Vu de l’hôpital: A la poursuite de la molécule « N ». (15)
Chronique de la bataille des hommes en blanc.
Jean-Paul Mari suit au jour le jour le combat d’une équipe médicale dans un hôpital d’Ile-de-France.
Il est médecin-urgentiste le jour et chercheur la nuit. Ou l’inverse. Là, le jour va poindre, il finit sa garde et bondit en ouvrant ses mails : « Ah ! Enfin, voilà un résultat encourageant ! » Avec lui, il faut tout décrypter. C’est un scientifique, chercheur de haut niveau, rationnel et compliqué en diable.
Tout a commencé avec l’appel d’une collègue biochimiste, amoureuse de la modélisation mathématique : « T’intéresse de monter un essai clinique sur la molécule N. ? » Oui. Et comment ! Il y croit depuis si longtemps, alerté par ses capacités à se coller au Corona Virus pour inhiber son ARN, en clair, paralyser le tueur. Quinze jours de travail acharné pour écrire un protocole de recherche.Mathématiquement, cela fonctionne. Il ouvre son écran, pointe un écheveau coloré de lignes folles à la Hans Hartung : « Vous voyez ? C’est évident, n’est-ce pas ? » Heu, non, pas vraiment. « La frange obscure, c’est l’endroit où la molécule s’agrège au virus ! » Une preuve moléculaire n’est pas une preuve cellulaire, in vitro.
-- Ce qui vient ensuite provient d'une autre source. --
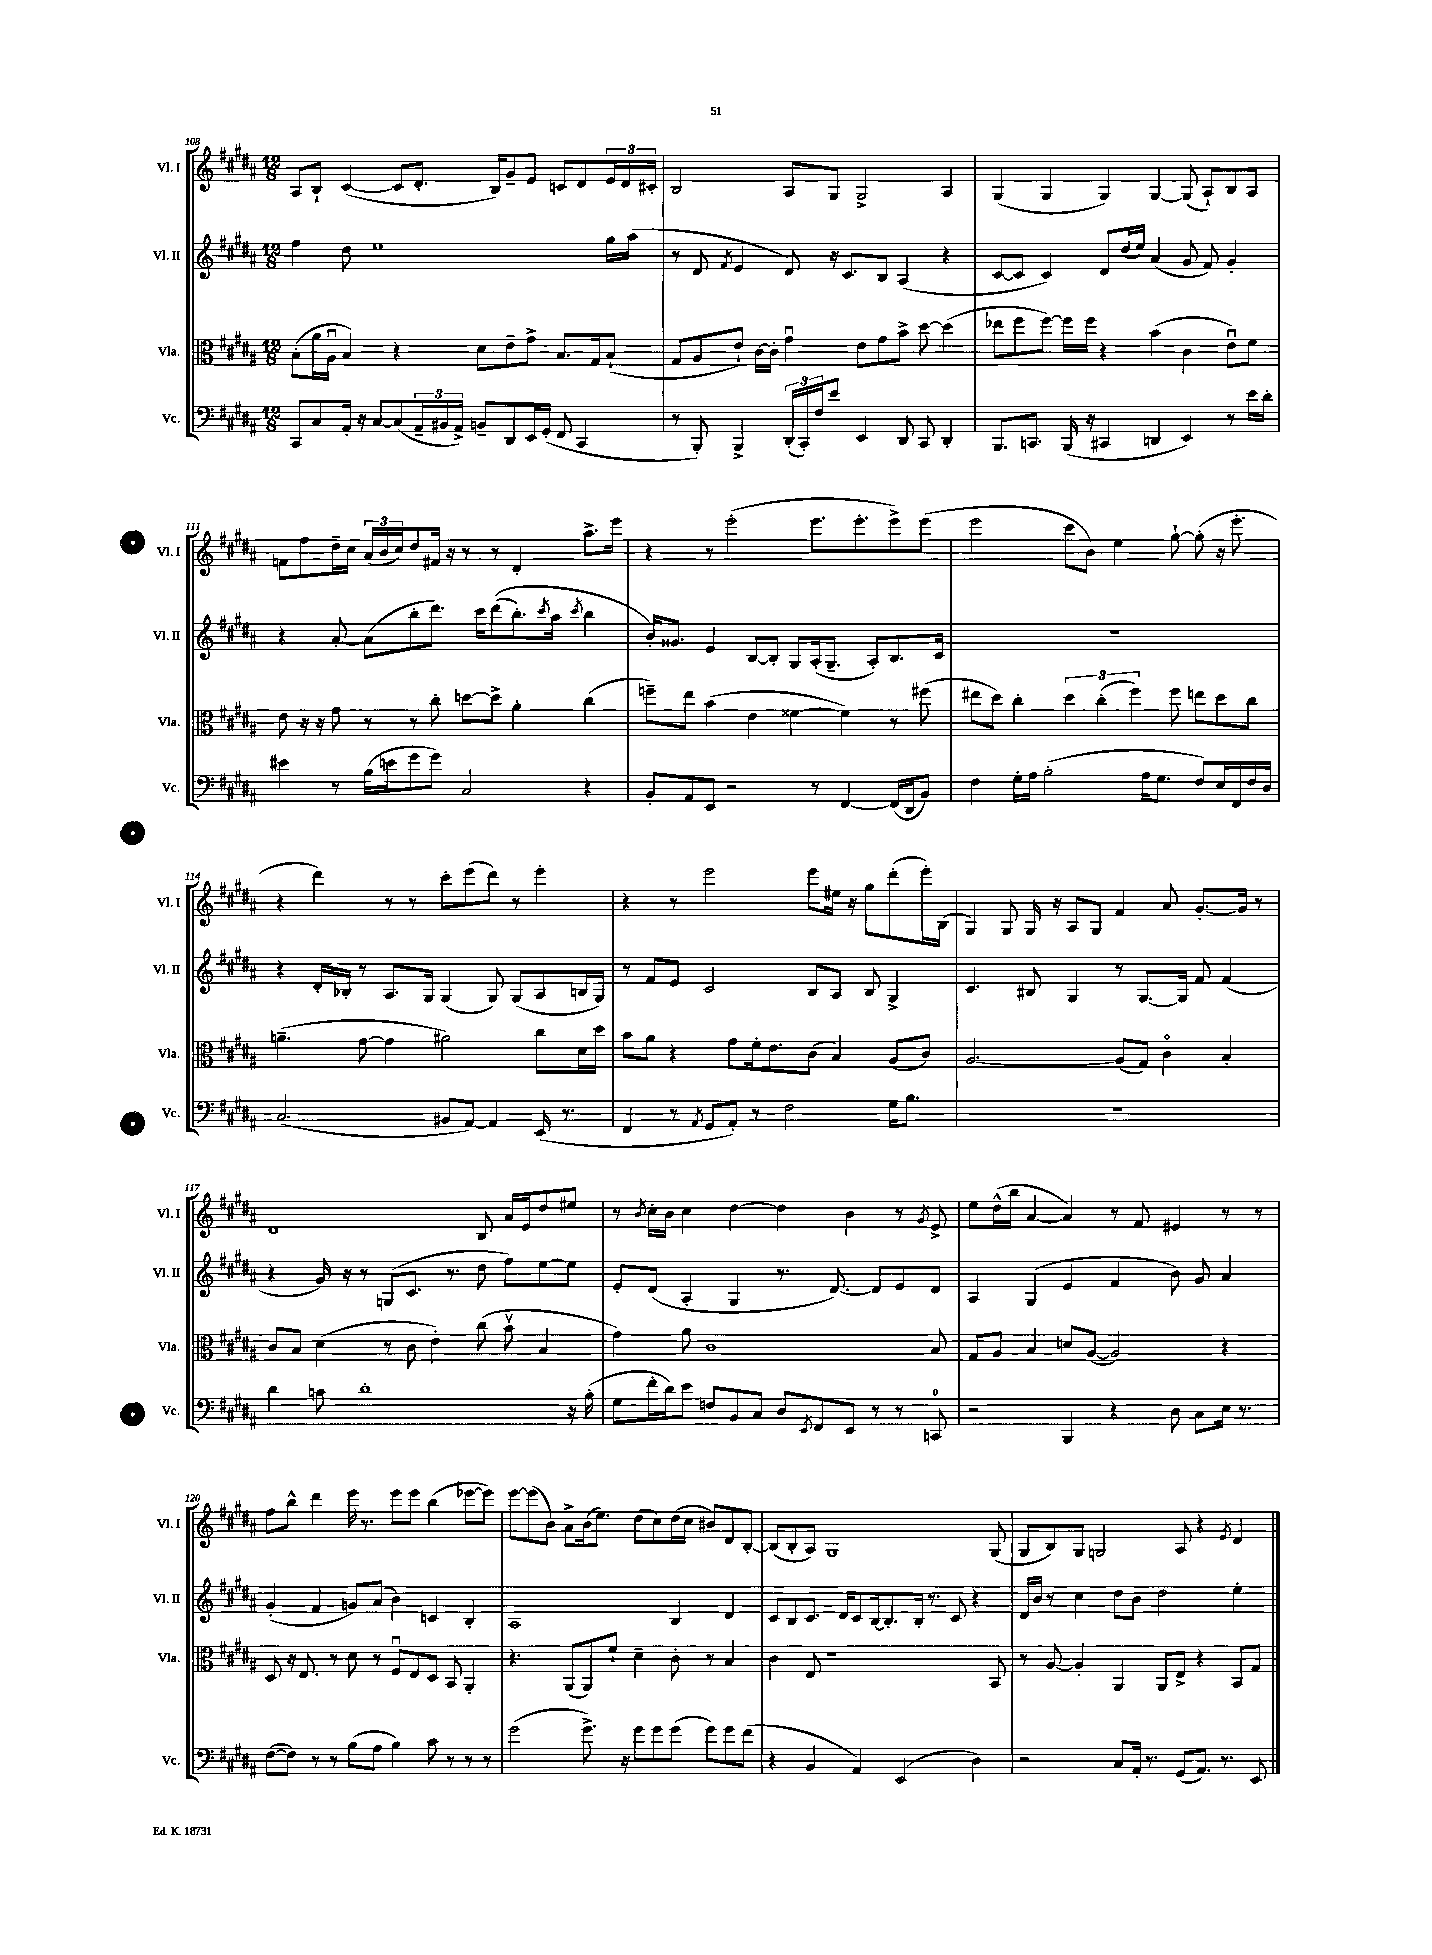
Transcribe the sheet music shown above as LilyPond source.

<<
\new StaffGroup <<
\new Staff = "s0" \with { instrumentName = "Vl. I" shortInstrumentName = "Vl. I" } {
    \clef treble \key b \major \numericTimeSignature \time 12/8
    ais8 b8-! cis'4~( cis'8 dis'8.-. b16) gis'8-- e'8 c'8 dis'8 \tuplet 3/2 { e'16 dis'16 cis'16-. } |
    b2 ais8 gis8 gis2-> ais4 |
    gis4( gis4 gis4) gis4~ gis8( ais8-!) b8 ais8 |
    f'8 fis''8 dis''16-- cis''16 \tuplet 3/2 { ais'16( b'16 cis''16) } dis''8 fis'16 r16 r8 r8 dis'4-. ais''8.-> e'''16 |
    r4 r8 e'''2-.( e'''8. e'''8.-. e'''8->) e'''8( |
    e'''2 cis'''8 b'8) e''4 gis''8~-! gis''8-.( r16 e'''8.-. |
    r4 dis'''4) r8 r8 cis'''8-. e'''8( dis'''8) r8 e'''4-. |
    r4 r8 e'''2 e'''8 eis''16 r16 gis''8 dis'''8-.( e'''16-.) b16( |
    gis4) gis8 gis16 r16 ais8 gis8 fis'4 ais'8 gis'8.~-. gis'16 r8 |
    dis'1 b8 ais'16 e'16 dis''8 eis''8 |
    r8 \acciaccatura { b'8 } cis''16-. b'16 cis''4 dis''4~ dis''4 b'4 r8 \acciaccatura { gis'8 } e'8-> |
    e''8 dis''16-^( b''16 ais'4~ ais'4) r8 fis'8 eis'4 r8 r8 |
    fis''8 b''8-^ dis'''4 e'''16 r8. e'''8 e'''8 b''4( ees'''8~ ees'''8) |
    e'''8~ e'''8( b'8) ais'8-> b'16( e''8.) dis''8( cis''8) dis''16( cis''16 bis'8) dis'8 b8~-. |
    b8( b8-. ais8) gis1 gis8( |
    gis8 b8) gis8 g2 ais8 r4 \acciaccatura { e'8 } dis'4 \bar "|." |
}
\new Staff = "s1" \with { instrumentName = "Vl. II" shortInstrumentName = "Vl. II" } {
    \clef treble \key b \major \numericTimeSignature \time 12/8
    fis''4 dis''8 e''1 gis''16 ais''16( |
    r8 dis'8 \acciaccatura { fis'8 } e'4 dis'8) r16 cis'8. b8 ais4( r4 |
    cis'8~ cis'8 cis'4) dis'8 dis''16( e''16) ais'4( gis'8 fis'8) gis'4-. |
    r4 ais'8~-. ais'8( b''8-. dis'''8.) cis'''16 dis'''8(\( b''8.-.) \acciaccatura { cis'''8 } ais''16 \acciaccatura { cis'''8 } b''4 |
    b'16-.\) gisis'8. e'4 b8~ b8-. gis8 ais16-.( gis8.-- ais8-.) b8. cis'16 |
    R1. |
    r4 dis'16-. bes16-. r8 ais8. gis16 gis4( gis8) gis8( ais8 b16 gis16) |
    r8 fis'8 e'8 cis'2 b8 ais8 b8 gis4-> |
    cis'4. bis8 gis4 r8 gis8.~ gis16 fis'8 fis'4( |
    r4 gis'16) r16 r8 g8( cis'8. r8. dis''8 fis''8) e''8~ e''8 |
    e'8-. dis'8( ais4-. gis4 r8. dis'8.~) dis'8 e'8 dis'8 |
    ais4 gis4( e'4 fis'4 b'8) gis'8 ais'4 |
    gis'4-.( fis'4 g'8) ais'8( b'4) c'4 b4-. |
    ais1 b4 dis'4 |
    cis'8 b8 cis'8. dis'16 cis'8 b16~ b8.-. b16-. r8. cis'8 r4 |
    dis'16 b'16 r8 cis''4 dis''8 b'8 dis''2 e''4-. \bar "|." |
}
\new Staff = "s2" \with { instrumentName = "Vla." shortInstrumentName = "Vla." } {
    \clef alto \key b \major \numericTimeSignature \time 12/8
    b8-.( ais'16 ais16\downbow b4) r4 dis'8 e'8-- gis'8-> b8. gis16 b8-!( |
    gis8 ais8 e'8-!) cis'16~ cis'16-. gis'4\downbow e'8 gis'8 b'8-> dis''8~ dis''4( |
    ees''8 fis''8 fis''8~) fis''16 fis''16 r4 b'4( cis'4 e'8\downbow) fis'8 |
    e'8 r16 r16 gis'8 r8 r8 cis''8-. d''8~ d''8-> ais'4-. cis''4( |
    f''8--) e''8 b'4( e'4 fisis'4~ fisis'4) r8 fis''8( |
    eis''8 dis''8) cis''4-. \tuplet 3/2 { dis''4 cis''4-.( fis''4) } fis''8 e''8 dis''8 cis''8 |
    a'4.--( gis'8~ gis'4 ais'2) cis''8 dis'16 dis''16 |
    b'8 ais'8 r4 gis'8 fis'16-. e'8. cis'8( b4) ais8( cis'8) |
    ais2.~ ais8( gis8) cis'4\flageolet b4-. |
    cis'8 b8 dis'4( r8 cis'8 e'4-.) cis''8( b'8\upbow b4 |
    gis'4) ais'8 cis'1 b8 |
    gis8 ais8 b4 d'8 ais8~( ais2) r4 |
    dis8 r16 e8. r8 dis'8 r8 fis8\downbow e8 dis8 b,8 ais,4-. |
    r4. ais,8( ais,8) fis'8-! dis'4-- cis'8-. r8 b4 |
    cis'4 e8 r1 b,8 |
    r8 ais8~ ais4-. ais,4 ais,8 e8-> r4 b,8 gis8 \bar "|." |
}
\new Staff = "s3" \with { instrumentName = "Vc." shortInstrumentName = "Vc." } {
    \clef bass \key b \major \numericTimeSignature \time 12/8
    cis,8 cis8 ais,16-. r16 cis8~ cis8( \tuplet 3/2 { ais,16-- bis,16 ais,16->) } b,8-- dis,8 e,16 gis,16-.( fis,8 cis,4 |
    r8 b,,8-.) b,,4-> \tuplet 3/2 { dis,16-.( cis,16-.) fis16 } e'8 e,4 dis,8 cis,8 dis,4-. |
    b,,8. c,8. b,,16( r16 cis,4 d,4 e,4) r8 e'16 dis'16-. |
    eis'4 r8 b16( e'16 gis'8 gis'8) cis2 r4 |
    b,8-. ais,8 e,8 r2 r8 fis,4~ fis,16( dis,16 b,8) |
    fis4 gis16-. ais16 b2-.( ais16 gis8. fis8) e16 fis,16 fis16 dis16 |
    cis2.( bis,8 ais,8~) ais,4 e,16( r8. |
    fis,4 r8 \acciaccatura { ais,8 } gis,8 ais,8-.) r8 fis2 gis16 b8. |
    R1. |
    dis'4 c'8 dis'1-. r16 b16-.( |
    gis8 fis'16-. dis'16) e'8 f8 b,8 cis8 dis8 \acciaccatura { e,8 } fis,8 e,8 r8 r8 c,8-0 |
    r2 b,,4 r4 dis8 cis8 e16 r8. |
    fis8~( fis8) r8 r8 b8( ais8 b4) cis'8 r8 r8 r8 |
    gis'2( gis'8.->) r16 gis'8 gis'8 gis'8( gis'8) gis'8 fis'8( |
    r4 b,4 ais,4) e,2( dis4) |
    r2 cis8 ais,16-. r8. gis,8( ais,8.) r8. e,8 \bar "|." |
}
>>
>>
\layout { \context { \Score currentBarNumber = #108 } }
A Lyon, un labo passe son temps à tester des molécules dans une course effrénée pour trouver un médicament contre la pandémie. Le protocole prévoit plusieurs dosages de la molécule N. Le premier résultat tombe, décevant…négatif ! Quinze jours de travail à la poubelle. On passe à la seconde étape, plus concentrée, à 100 micromolaires. Et là, surprise. Le mail de ce matin du labo révèle que la charge négative du virus s’effondre de 50%… «et le protocole prévoie d’envoyer jusqu’au double dans la gueule du virus!»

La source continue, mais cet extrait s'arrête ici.